Over at Archinect, Nick Korody writes lucidly about the exploitative dynamics of architecture exhibitions while making the case for a new model of the exhibitionist architect. Some highlights below, in full here.
In many ways, these are the architects producing the most radical thinking and the most engaging work. As such, rather than looking at exhibitions as a site of mere representation, present conditions demand that they be viewed as a site of the practice of architecture. Or, more precisely, as a site within the larger architectonics of architecture: a launching ground for careers, a venue for the display of new ideas, and a mechanism for the production of discourse. And, like most architecture, exhibitionary architecture requires real estate to happen. In the case of big biennials, that real estate is purchased by corporate sponsors (unless you’re in Oslo, where your triennale is funded in part by an oil-funded government).
Then there’s academic galleries hosted by universities.
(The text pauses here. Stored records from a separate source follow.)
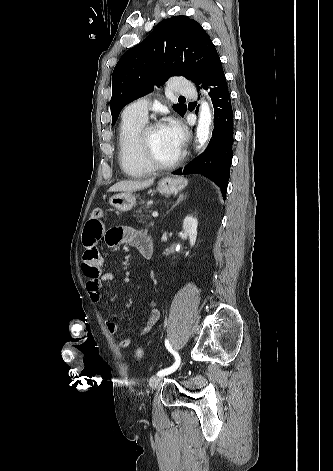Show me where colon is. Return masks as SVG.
I'll list each match as a JSON object with an SVG mask.
<instances>
[{"label": "colon", "instance_id": "colon-1", "mask_svg": "<svg viewBox=\"0 0 333 471\" xmlns=\"http://www.w3.org/2000/svg\"><path fill=\"white\" fill-rule=\"evenodd\" d=\"M103 215V211L101 208H95L92 213H91V217L94 218V219H98L100 217H102ZM144 354V351L141 347H138L135 351V356L137 358H141Z\"/></svg>", "mask_w": 333, "mask_h": 471}]
</instances>
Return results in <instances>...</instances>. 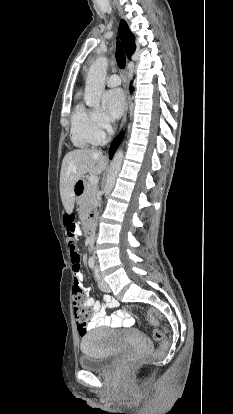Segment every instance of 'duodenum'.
<instances>
[{
  "instance_id": "obj_1",
  "label": "duodenum",
  "mask_w": 233,
  "mask_h": 414,
  "mask_svg": "<svg viewBox=\"0 0 233 414\" xmlns=\"http://www.w3.org/2000/svg\"><path fill=\"white\" fill-rule=\"evenodd\" d=\"M73 191L76 196L81 195L84 191L83 181H77L74 185ZM78 191L80 192L79 194L77 193ZM94 218L95 215L92 213L84 220L83 229L85 232H91L93 230Z\"/></svg>"
}]
</instances>
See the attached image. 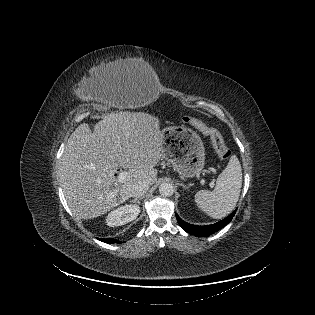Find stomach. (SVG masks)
<instances>
[{"label": "stomach", "mask_w": 315, "mask_h": 315, "mask_svg": "<svg viewBox=\"0 0 315 315\" xmlns=\"http://www.w3.org/2000/svg\"><path fill=\"white\" fill-rule=\"evenodd\" d=\"M162 154L184 177L193 178L205 164V148L198 134L185 126H169L161 131Z\"/></svg>", "instance_id": "0dacf381"}]
</instances>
Of course, this real estate is also, indirectly, funded by corporations. But, probably more to the point, such exhibitions produce a discourse so hermeneutic that it’s even rare for students outside of the architecture department to participate in it. A few alum will probably come by. One or two visitors to campus. It would be hard to defend these exhibitions as truly public. In other words, it’s private land on which private space, for private ideas, is built.
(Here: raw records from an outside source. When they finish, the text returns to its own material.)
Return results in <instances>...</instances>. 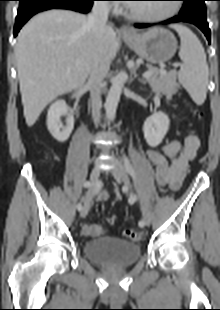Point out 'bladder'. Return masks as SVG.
<instances>
[{
    "label": "bladder",
    "mask_w": 220,
    "mask_h": 310,
    "mask_svg": "<svg viewBox=\"0 0 220 310\" xmlns=\"http://www.w3.org/2000/svg\"><path fill=\"white\" fill-rule=\"evenodd\" d=\"M83 251L91 261L102 266H129L141 256V246L116 237H103L84 242Z\"/></svg>",
    "instance_id": "obj_1"
}]
</instances>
In other cases, the real estate is purchased, or leased, by an individual, typically called a gallerist. In general, these architecture exhibitions are a floundering mess when it comes to money (and, to be frank, form, but that’s for another essay). By and large, they borrow their financial model from the art industry. But, unlike (some) artists, architects don’t accumulate collectors over time. Their work doesn’t accrue more value the more they exhibit. In other words, there’s no real point for architects to exhibit besides the production of discourse and the collection of social capital. But you can’t eat discourse or social capital.
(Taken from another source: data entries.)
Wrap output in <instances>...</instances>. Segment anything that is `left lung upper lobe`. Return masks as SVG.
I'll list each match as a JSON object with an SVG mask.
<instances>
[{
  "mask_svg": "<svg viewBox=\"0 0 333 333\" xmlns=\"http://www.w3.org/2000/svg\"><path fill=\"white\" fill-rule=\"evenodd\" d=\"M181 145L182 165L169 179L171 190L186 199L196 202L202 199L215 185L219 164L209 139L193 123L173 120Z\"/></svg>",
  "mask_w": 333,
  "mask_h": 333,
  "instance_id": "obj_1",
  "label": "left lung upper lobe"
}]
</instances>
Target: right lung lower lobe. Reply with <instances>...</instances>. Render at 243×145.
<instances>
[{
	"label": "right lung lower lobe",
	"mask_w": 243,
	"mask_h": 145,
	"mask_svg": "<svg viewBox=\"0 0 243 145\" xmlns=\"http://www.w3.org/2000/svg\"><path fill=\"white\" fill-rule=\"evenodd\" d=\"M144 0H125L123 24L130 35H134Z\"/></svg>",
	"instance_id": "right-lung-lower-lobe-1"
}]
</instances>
To make matters worse, architects don’t really tend to produce exhibitable work on their own. Instead, architects usually make pieces specifically for a given exhibit, which can be a costly endeavor. After all, architectural works tend to be more expensive to make than your average acrylic painting or bricolage sculpture. Either the gallery coughs up some money, which is bad business, or the architect scrounges up some cash, which means their participation in the exhibition is a cost-negative affair. So, it’s not really a coincidence that most exhibiting architects are also (often financially precarious, adjunct) professors. Of course, there are many architecture galleries that valiantly try to develop a collector base for the architects whom they exhibit—but this is a difficult challenge and, from what I’ve gathered anecdotally, it rarely pans out. And, for what it’s worth, many architects seem to prefer it this way since, particularly among the politically “woke” bourgeoisie, money is still a bad word. But then what’s the point? Is architectural discourse really worth precarity? If the political language of big biennials serves to distract from their complicity with corporations, then the price list for a small gallery is basically a streaker that nobody notices trying to draw attention away from the fact that architects are, by and large, completely victim to economic configurations that marginalize them. And they’re not really doing anything about it.